There are likely many other questions that should be asked, but the overall assessment of them will give an measure of how relevant and potentially effective the strategy is.
Ah yes, everyone’s favourite topic. The roadmap ties directly into the product strategy. In short the roadmap is an articulation of that strategy. A well defined strategy enables a clear roadmap. And with a poorly defined strategy, the rule “garbage in, garbage out” takes effect. Regardless, it’s important to think through the roadmap, using the overall strategy as a guide, and assess how well that plan fit in with overall business goals and directions.
This is an honest assessment of what the product can do. Where are the strengths and weaknesses, and where the risks lie in those capabilities. Are there functional areas where competitors consistently win over your product or that customers/prospects say are missing?

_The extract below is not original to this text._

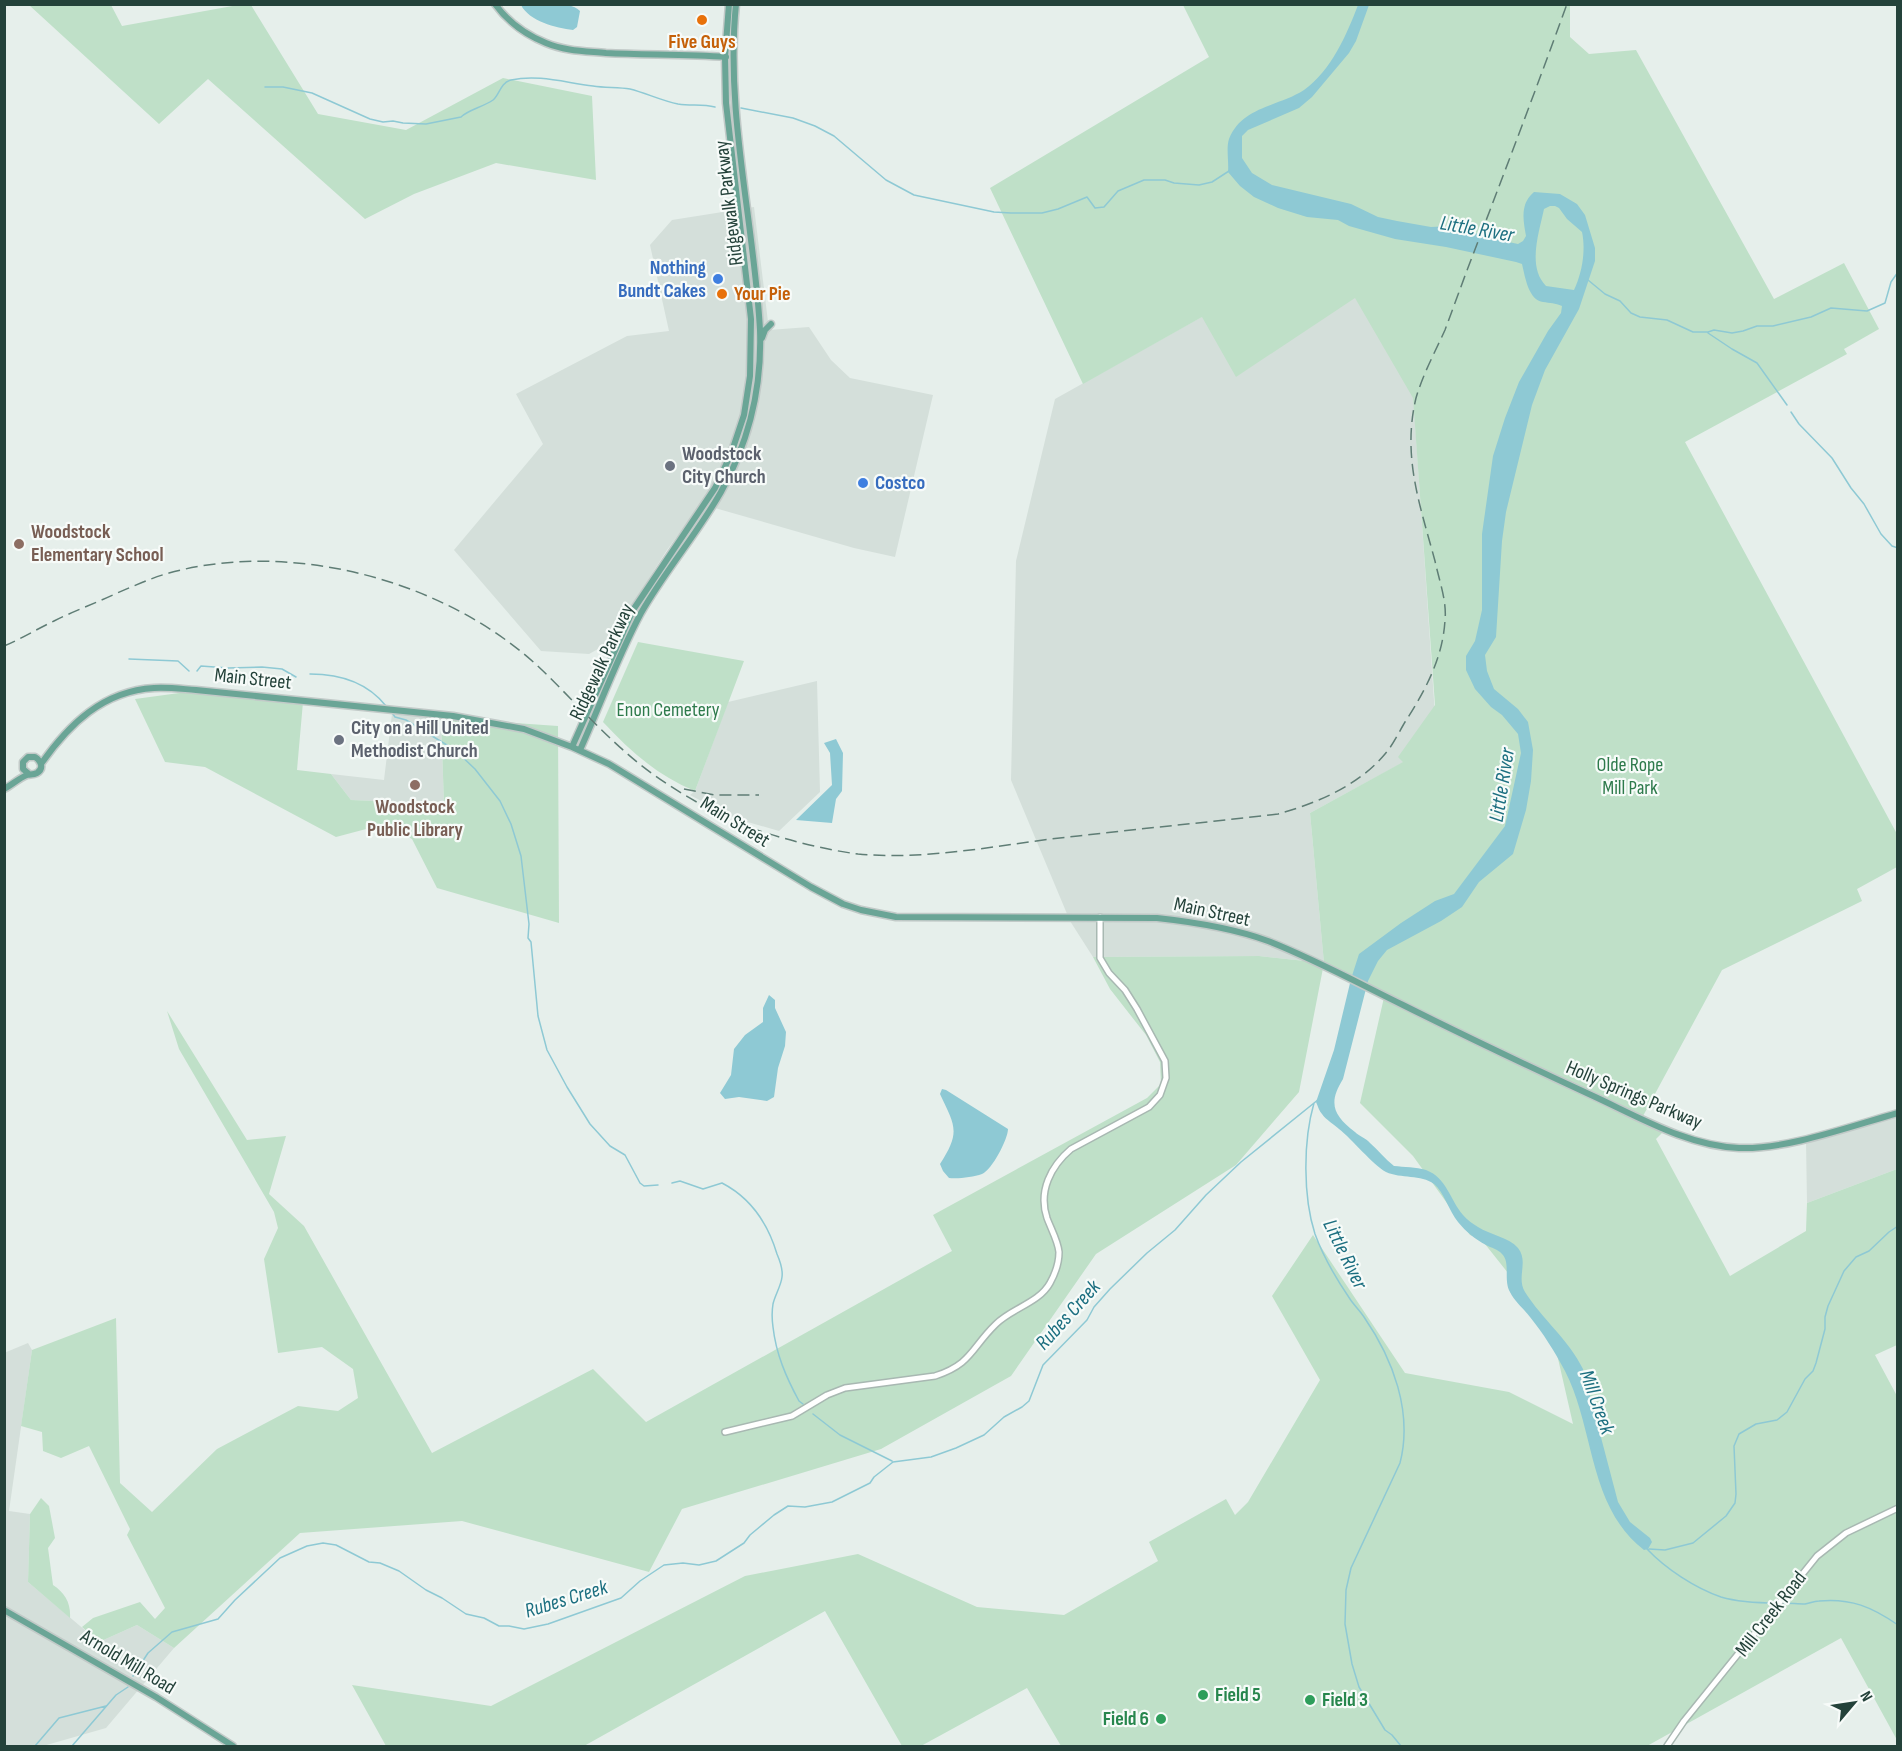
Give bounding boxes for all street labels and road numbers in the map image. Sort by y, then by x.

Gaps are called out explicitly because these are areas that need specific additional investment. And the question really is how much investment, in what time frame, and what is the resultant business impact of making those changes? One word of caution when thinking about product gaps. It’s very easy to fixate on these above other product aspects, such as product strengths. How often have we all heard someone say, “I must have this feature.” or “Without this new feature, we won’t be able to compete.” In how many cases are those statements 100% true?
Monitor and manage product gaps, but view them as one area of focus that doesn’t disproportionately outweigh all others.
This is something that most product managers are familiar with, having sat in on bug triage sessions, been involved in customer case escalations, or simply hearing about quality issues first hand in customer conversation. Nothing irritates customers more than poor quality products, particularly ones they’ve paid for. 🙂 And they won’t be shy about telling you about those problems.
This is one category where a deep analytic assessment is possible, and that should factor into how quality is measured. i.e. consider measures such as new customer reported bugs, bugs addressed, severity of bugs reported, # of customers reporting bugs etc. All of these can be looked at over time to see if the problems are increasing or decreasing. Based on this assessment, additional investigation into specific problem areas can be conducted.
Putting it all together
As I did for other posts in this series, the following is an example of how these categories can be rendered for easy interpretation.
Depending on the product, market and strategy, there may be other product categories to consider, so look at your product and objectives and decide what is important to measure and track.
Overall, the goal of these metrics should be to provide a holistic, yet easy to understand view of important product and business areas, with potential problems or shortcomings clearly visible for discussion and further analysis.